_What is being asked_
Arrange the lines of the records below as a numbered list. Skip blank lines and leave the pictures out.

(Beginning of Listed entries)

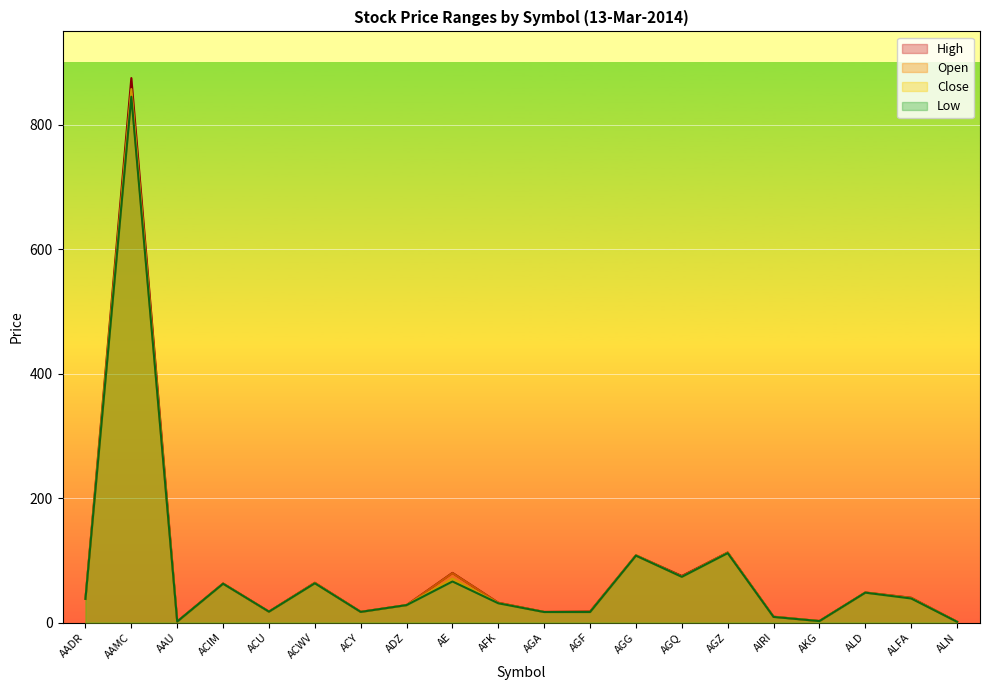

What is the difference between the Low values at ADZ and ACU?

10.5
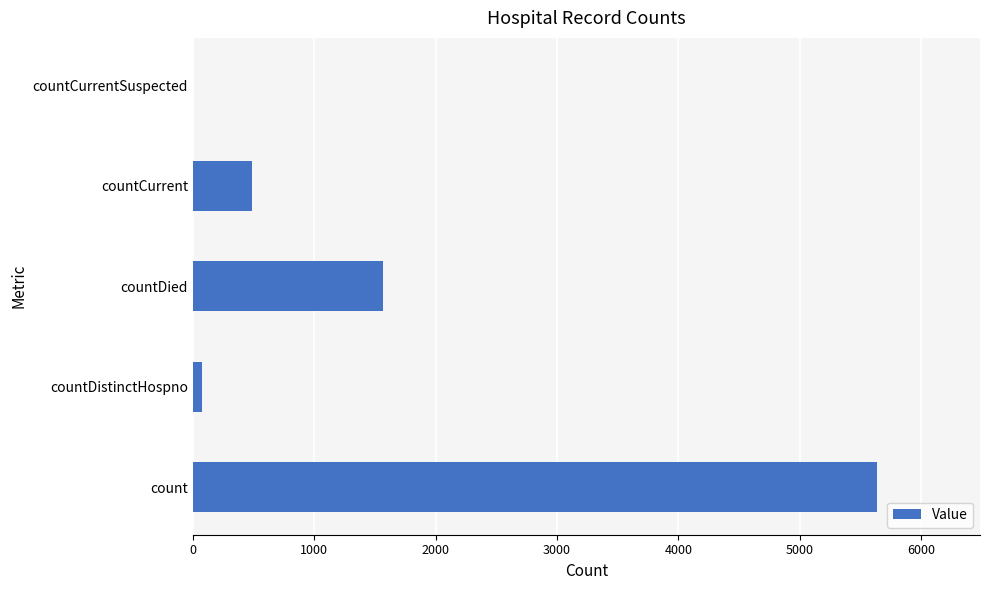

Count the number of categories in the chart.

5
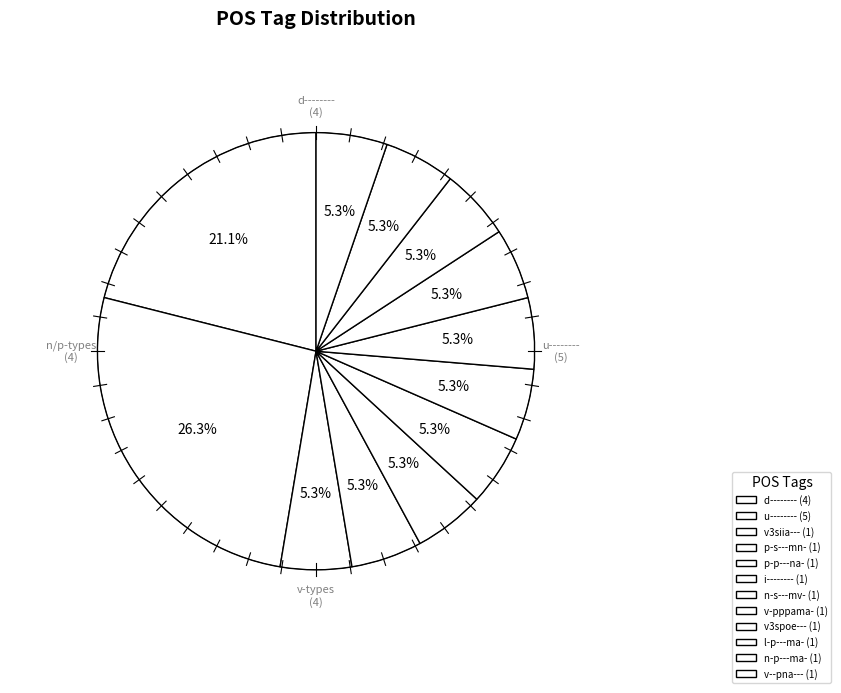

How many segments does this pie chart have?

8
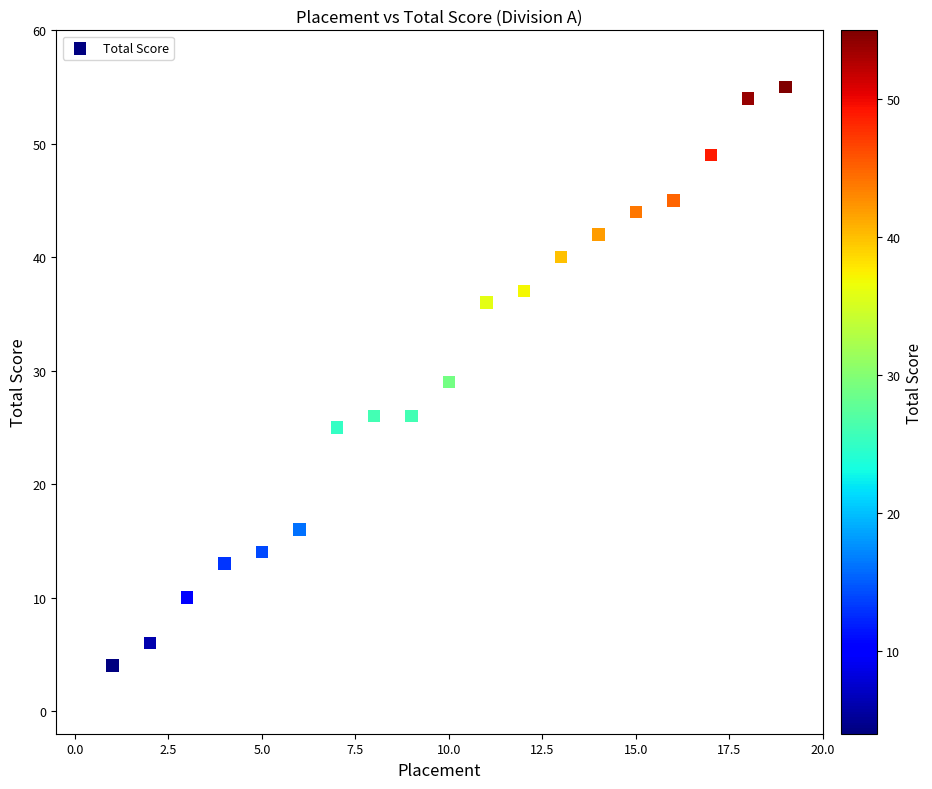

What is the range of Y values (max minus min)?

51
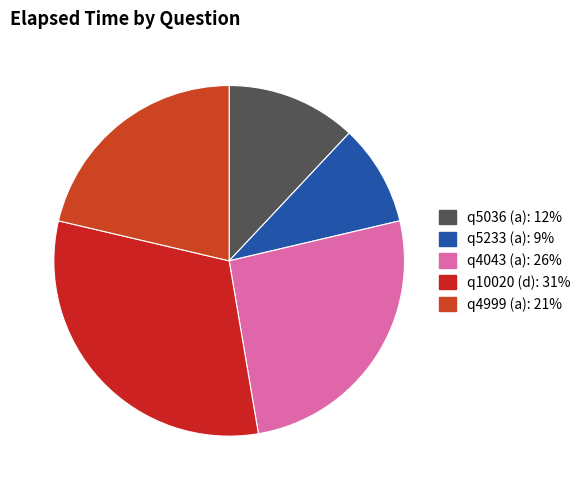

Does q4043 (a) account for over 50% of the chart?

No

(End of Listed entries)

_Output below_
1. What is the difference between the Low values at ADZ and ACU?
2. 10.5
3. Count the number of categories in the chart.
4. 5
5. How many segments does this pie chart have?
6. 8
7. What is the range of Y values (max minus min)?
8. 51
9. Does q4043 (a) account for over 50% of the chart?
10. No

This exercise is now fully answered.